= Domenico Maceri =

Italian-American educator and journalist

Domenico Maceri (born 1952) is an Italian-American educator and journalist. He retired after teaching for thirty-five years at Allan Hancock College but continues his work as a journalist, writing a weekly column in Italian for America Oggi.

==Early life and education==
Maceri was born in Pellegrina, Bagnara, Reggio Calabria, Italy, and moved to the US with his family as a teenager. After completing high school, he went on to obtain a BA in French and Spanish at New Jersey City University. Subsequent studies led to an MA in Italian literature at UCLA where he also served as a teaching assistant.

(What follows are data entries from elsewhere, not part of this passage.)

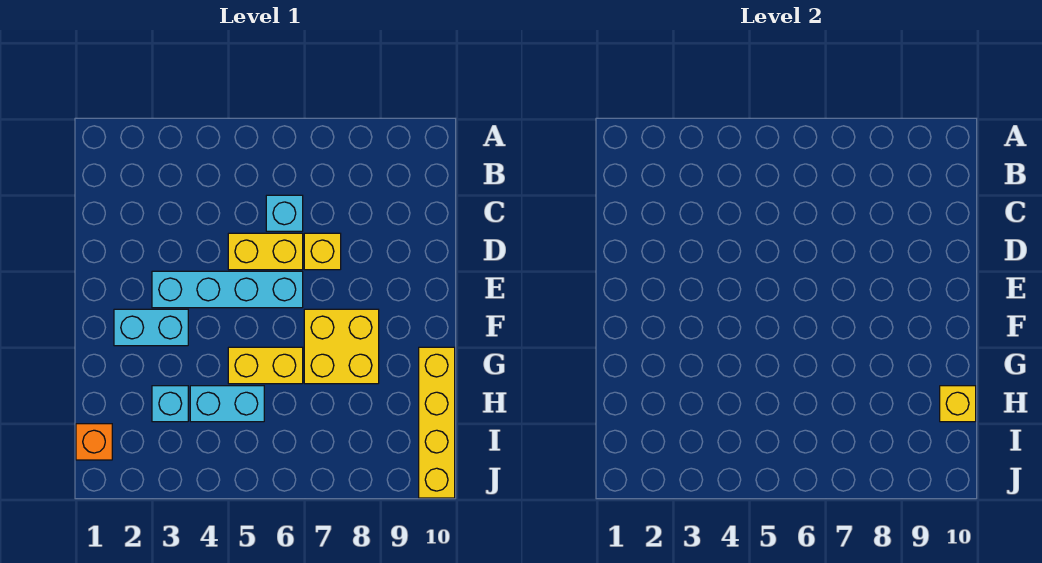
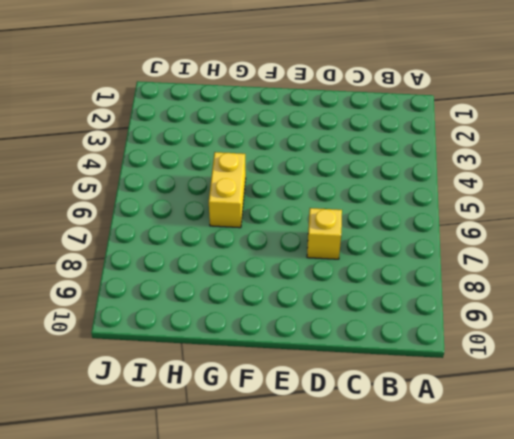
none -> cyan 1x1 brick [266,195,303,231]
none -> yellow 1x2 brick [228,233,303,270]
none -> cyan 1x4 brick [152,271,303,308]

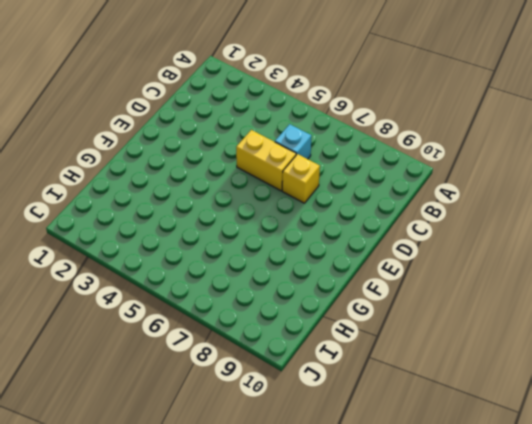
none -> cyan 1x4 brick [152,271,303,308]
none -> cyan 1x2 brick [114,309,188,346]
none -> yellow 2x2 brick [304,309,379,384]

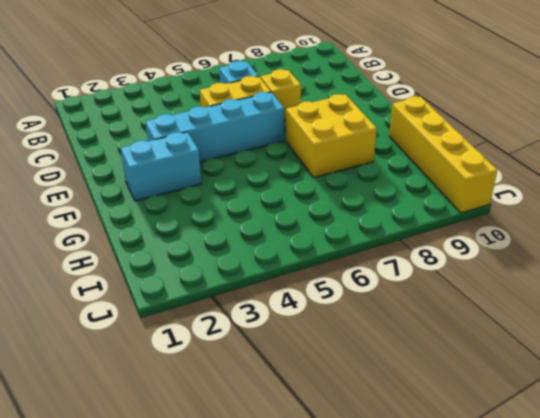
none -> yellow 1x2 brick [228,347,303,384]
none -> cyan 1x1 brick [152,386,188,422]
none -> cyan 1x2 brick [190,386,264,422]

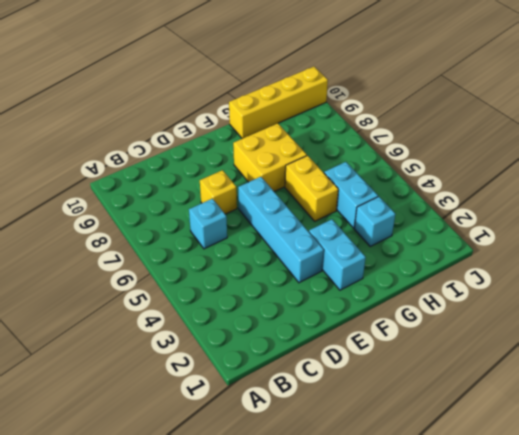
none -> yellow 1x2 brick [228,233,303,270]
none -> orange 1x1 brick [76,424,112,460]
none -> yellow 1x1 brick [940,386,976,422]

In 1990, he completed a PhD in Comparative Literature (Italian, French, Spanish) at the University of California at Santa Barbara.

==Academic career==

As a faculty member at Allan Hancock College, Maceri taught Spanish, French, and Italian. He published a book on Pirandello, one on Spanish grammar, and another on Italian grammar. He also published a number of academic articles in Italian Quarterly, Selecta, Hispania, Mosaic, Mester, Language Magazine, Italian Journal, Teacher Magazine, World Literature Today, and elsewhere.

==Journalistic career==

Maceri has published op-ed pieces in English in The Japan Times, The Washington Times, The Chicago Tribune, The New York Times, and many other newspapers on a wide range of topics including multilingualism, immigration, and politics. Maceri has also published op-eds in Italian on similar topics in Il Nuovo Riformista, Le Opinioni delle Libertà, L'Unità, etc. He writes a weekly column for America Oggi. In 2005, one of his editorials won an award from the National Association of Hispanic Publications.